Ultimately, Fludd’s adaptation of musica humana offers a nuanced model of the body as a resonant system, broadening our understanding of the role of sonic thinking in early modern science and music studies. This perspective repositions our understanding of medieval epistemologies in an early modern context and highlights the enduring impact of non-visual modes of knowing, particularly in the theorization of sound and music.
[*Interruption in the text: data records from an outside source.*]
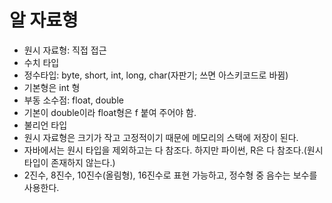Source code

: # 알 자료형
 * 원시 자료형: 직접 접근
 * 수치 타입
 * 정수타입: byte, short, int, long, char(자판기; 쓰면 아스키코드로 바뀜)
 * 기본형은 int 형
 * 부동 소수점: float, double
 * 기본이 double이라 float형은 f 붙여 주어야 함.
 * 불리언 타입
 * 원시 자료형은 크기가 작고 고정적이기 때문에 메모리의 스택에 저장이 된다.
 * 자바에서는 원시 타입을 제외하고는 다 참조다. 하지만 파이썬, R은 다 참조다.(원시타입이 존재하지 않는다.)
 * 2진수, 8진수, 10진수(올림형), 16진수로 표현 가능하고, 정수형 중 음수는 보수를 사용한다.
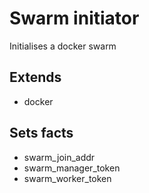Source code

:# Swarm initiator

Initialises a docker swarm

## Extends

- docker

## Sets facts

- swarm_join_addr
- swarm_manager_token
- swarm_worker_token
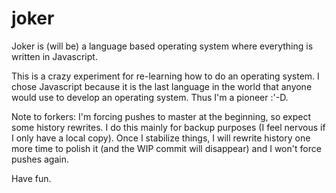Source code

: # joker
Joker is (will be) a language based operating system where everything is written in Javascript.

This is a crazy experiment for re-learning how to do an operating system. I chose Javascript because it is the last
language in the world that anyone would use to develop an operating system. Thus I'm a pioneer :'-D.

Note to forkers: I'm forcing pushes to master at the beginning, so expect some history rewrites. I do this mainly
for backup purposes (I feel nervous if I only have a local copy). Once I stabilize things, I will rewrite history
one more time to polish it (and the WIP commit will disappear) and I won't force pushes again.

Have fun.
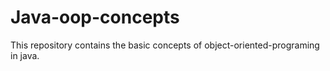 # Java-oop-concepts
This repository contains the basic concepts of object-oriented-programing in java.
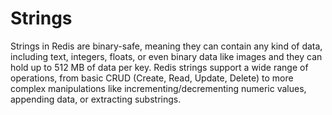 # Strings

Strings in Redis are binary-safe, meaning they can contain any kind of data, including text, integers, floats, or even binary data like images and they can hold up to 512 MB of data per key. Redis strings support a wide range of operations, from basic CRUD (Create, Read, Update, Delete) to more complex manipulations like incrementing/decrementing numeric values, appending data, or extracting substrings.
(Re)Constructing the Healthy Turn: Body Images and Mental Health in Popular Music

Melanie Ptatscheck

New York University

Concepts of the body, health, and illness are socioculturally and historically contingent, reflecting cultural, political, and moral paradigms of a given time. Popular music and its diverse cultural expressions play a crucial role in shaping these constructions, actively contributing to the societal definition of what is perceived as a “normal” and “healthy” body. However, this influence is ambivalent: While popular music can challenge dominant body ideals, it has also perpetuated harmful trends. The (re)production of toxic aesthetics—such as heroin chic in grunge—or unattainable body norms, exemplified by the flawless, hyper-disciplined physiques of pop stars, has contributed to distorted self- and body perceptions, potentially fostering mental health disorders such as depression and eating disorders.

In recent years, however, popular music has increasingly emerged as a site of resistance, promoting health-conscious narratives, amplifying diverse body performances, and critically engaging with restrictive health ideals (Ptatscheck 2025, Holmes 2023, Franssen 2020). Female pop artists such as Lady Gaga, Billie Eilish, and Lizzo have actively disrupted heteronormative body ideals and mental health stigmatization by advocating for self-love and body positivity in their musical and media performances. More recently, Ariana Grande’s TikTok statement on body shaming and the discourse surrounding her supposedly “unhealthy” appearance have reignited debates on body image, self-determination, and subjective well-being. This shift is conceptualized in this paper as the healthy turn.

Using Ariana Grande as a case study, this paper critically examines body- and health-related trends and transformation processes in popular music. Employing ethnographic and netnographic methodologies, supplemented by music and media analyses (e.g., songs, lyrics, interviews), it explores her body image and (self-)presentation about prevailing body norms and health discourses. These dimensions are contextualized within the broader framework of the music and celebrity industries, and contemporary self-improvement culture (Allen 2011, Littler 2013), shaped by gendered discourse and power dynamics (Gill 2007, McRobbie 2015). By deepening understanding of health-related narratives in popular music cultures, this paper seeks to advance critical academic debates and establish a foundation for integrating health discourses into music studies.